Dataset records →
****************************************
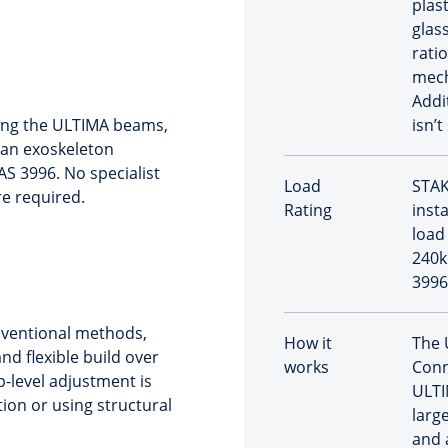
plast
glas
rati
mech
Addi
ding the ULTIMA beams,
isn’t
 an exoskeleton
 AS 3996. No specialist
Load
STAK
re required.
Rating
inst
load 
240k
3996
nventional methods,
How it
The 
nd flexible build over
works
Conn
p-level adjustment is
ULTI
tion or using structural
large
and 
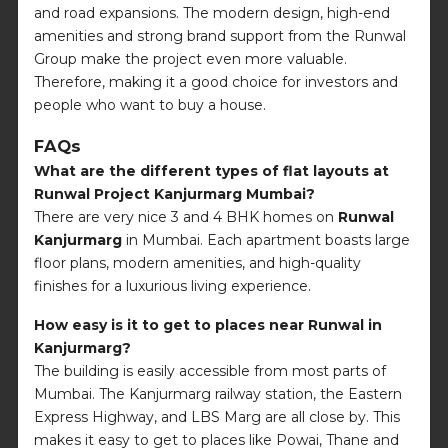
and road expansions. The modern design, high-end
amenities and strong brand support from the Runwal
Group make the project even more valuable.
Therefore, making it a good choice for investors and
people who want to buy a house.
FAQs
What are the different types of flat layouts at
Runwal Project Kanjurmarg Mumbai?
There are very nice 3 and 4 BHK homes on
Runwal
Kanjurmarg
in Mumbai. Each apartment boasts large
floor plans, modern amenities, and high-quality
finishes for a luxurious living experience.
How easy is it to get to places near Runwal in
Kanjurmarg?
The building is easily accessible from most parts of
Mumbai. The Kanjurmarg railway station, the Eastern
Express Highway, and LBS Marg are all close by. This
makes it easy to get to places like Powai, Thane and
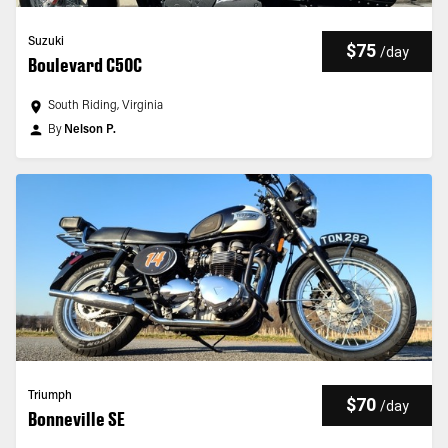
Suzuki
$75
/
day
Boulevard C50C
South Riding, Virginia
By
Nelson P.
Triumph
$70
/
day
Bonneville SE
****************************************
REQUIREMENT →
Recast the text read from every page in the material as a JSON list of strings, with one string per line and no blank lines. Leave the pictures out of the list.

RESPONSE →
[
  "plast",
  "glas",
  "rati",
  "mech",
  "Addi",
  "ding the ULTIMA beams,",
  "isn’t",
  " an exoskeleton",
  " AS 3996. No specialist",
  "Load",
  "STAK",
  "re required.",
  "Rating",
  "inst",
  "load ",
  "240k",
  "3996",
  "nventional methods,",
  "How it",
  "The ",
  "nd flexible build over",
  "works",
  "Conn",
  "p-level adjustment is",
  "ULTI",
  "tion or using structural",
  "large",
  "and ",
  "and road expansions. The modern design, high-end",
  "amenities and strong brand support from the Runwal",
  "Group make the project even more valuable.",
  "Therefore, making it a good choice for investors and",
  "people who want to buy a house.",
  "FAQs",
  "What are the different types of flat layouts at",
  "Runwal Project Kanjurmarg Mumbai?",
  "There are very nice 3 and 4 BHK homes on",
  "Runwal",
  "Kanjurmarg",
  "in Mumbai. Each apartment boasts large",
  "floor plans, modern amenities, and high-quality",
  "finishes for a luxurious living experience.",
  "How easy is it to get to places near Runwal in",
  "Kanjurmarg?",
  "The building is easily accessible from most parts of",
  "Mumbai. The Kanjurmarg railway station, the Eastern",
  "Express Highway, and LBS Marg are all close by. This",
  "makes it easy to get to places like Powai, Thane and",
  "Suzuki",
  "$75",
  "/",
  "day",
  "Boulevard C50C",
  "South Riding, Virginia",
  "By",
  "Nelson P.",
  "Triumph",
  "$70",
  "/",
  "day",
  "Bonneville SE"
]